About cell frequency, population name

What I’ve observed here is that while the differences may not be particularly dramatic, it would be prudent to maintain them together for consistency.

setdiff(unique(pbmc_cell_frequency$cell_type_name), unique(pbmc_cell_frequency_2022$cell_type_name))
[1] “CD3CD19” “CD19+ CD3-” “MB doublets (CD19+CD14+)”
[4] “ASCs (Plasmablasts)” “B:NK doublets (CD19+CD3-CD14-CD56+)” “T cells (CD19-CD3+CD14-)”
[7] “CD56+ CD3high T cells” “T:M doublets (CD19-CD3+CD14+)” “CD19-CD3-”
[10] “CD3-CD19-CD56-HLA-DR+CD14-CD16- cells” “Lineage - cells (CD3-CD19-CD56-HLA-DR-)” “CD33HLADR”
[13] “Tregs” “mDC”
setdiff(unique(pbmc_cell_frequency_2022$cell_type_name), unique(pbmc_cell_frequency$cell_type_name))
[1] “Antibody secreting B cells (ASCs)” “BNK doublets” “CD19+CD3-” “CD3-CD19-”
[5] “CD3-CD19-CD56-HLA-DR-CD14-CD16- cells” “CD56+CD3high T cells” “Lineage- cells (CD3-CD19-CD56-HLA-DR-)” “MB doublets”
[9] “Round” “TB doublets” “T cells (CD19-CD3-CD14-)” “TM doublets”

1 Like

@Joe, you’ve made an excellent observation.
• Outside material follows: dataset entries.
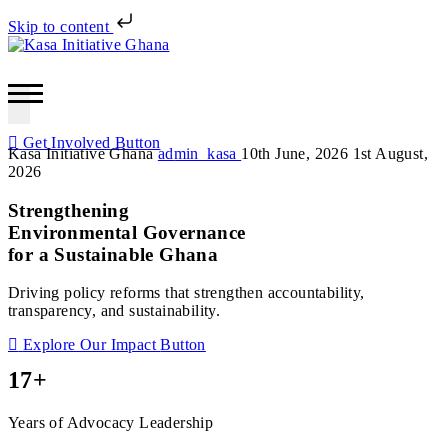
Skip to content
Get Involved
Button
Kasa Initiative Ghana
admin_kasa
10th June, 2026
1st August,
2026
Strengthening
Environmental Governance
for a Sustainable Ghana
Driving policy reforms that strengthen accountability,
transparency, and sustainability.
Explore Our Impact
Button
17+
Years of Advocacy Leadership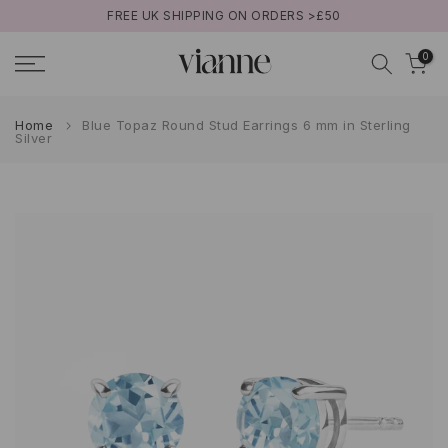
FREE UK SHIPPING ON ORDERS >£50
Skip
to
0
content
Home
Blue Topaz Round Stud Earrings 6 mm in Sterling
Silver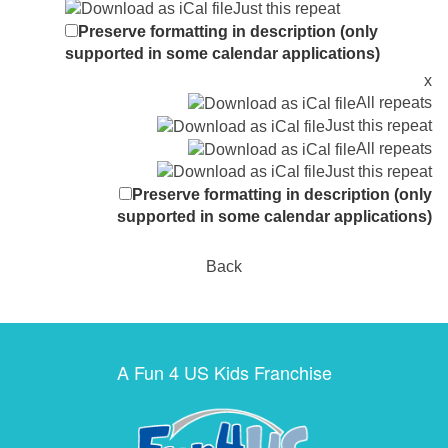
Just this repeat
Preserve formatting in description (only
supported in some calendar applications)
x
All repeats
Just this repeat
All repeats
Just this repeat
Preserve formatting in description (only
supported in some calendar applications)
Back
A Fun 4 US Kids Franchise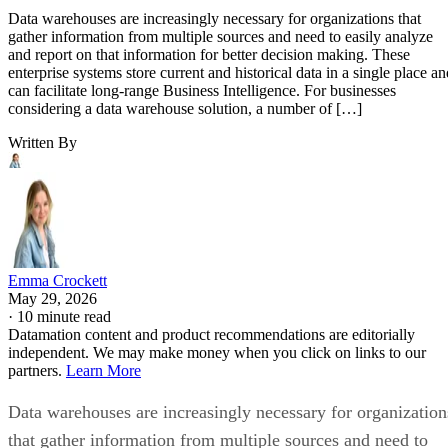
Data warehouses are increasingly necessary for organizations that
gather information from multiple sources and need to easily analyze
and report on that information for better decision making. These
enterprise systems store current and historical data in a single place an
can facilitate long-range Business Intelligence. For businesses
considering a data warehouse solution, a number of […]
Written By
Emma Crockett
May 29, 2026
·
10 minute read
Datamation content and product recommendations are editorially
independent. We may make money when you click on links to our
partners.
Learn More
Data warehouses are increasingly necessary for organization
that gather information from multiple sources and need to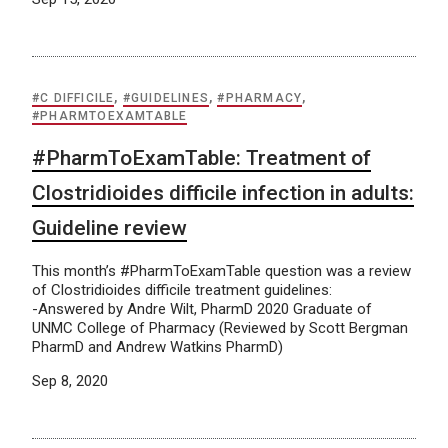
#C DIFFICILE
,
#GUIDELINES
,
#PHARMACY
,
#PHARMTOEXAMTABLE
#PharmToExamTable: Treatment of
Clostridioides difficile infection in adults:
Guideline review
This month’s #PharmToExamTable question was a review
of Clostridioides difficile treatment guidelines:
-Answered by Andre Wilt, PharmD 2020 Graduate of
UNMC College of Pharmacy (Reviewed by Scott Bergman
PharmD and Andrew Watkins PharmD)
Sep 8, 2020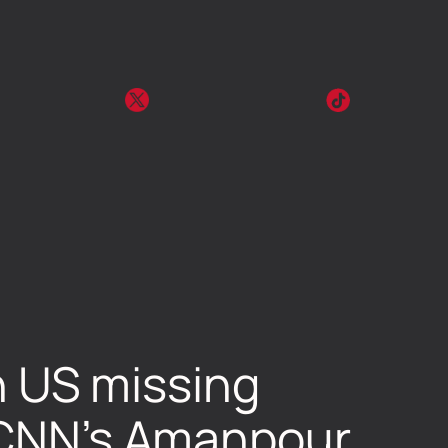
in US missing
s CNN’s Amanpour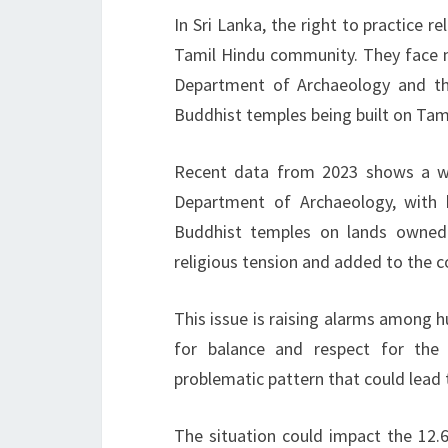
In Sri Lanka, the right to practice re
Tamil Hindu community. They face ma
Department of Archaeology and the
Buddhist temples being built on Tami
Recent data from 2023 shows a wor
Department of Archaeology, with h
Buddhist temples on lands owned
religious tension and added to the co
This issue is raising alarms among h
for balance and respect for the
problematic pattern that could lead t
The situation could impact the 12.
I’ve checked and confirmed naming inconsistencies in the cell_type_name for the 2022 dataset when compared to the training dataset, particularly the 2021 dataset. We’ve since updated these names to ensure consistency. As a result, there have been modifications to the plasma_cell_frequency database table and its associated API. Additionally, the related data file (2022LD_pbmc_cell_frequency) in the prediction_dataset has been adjusted.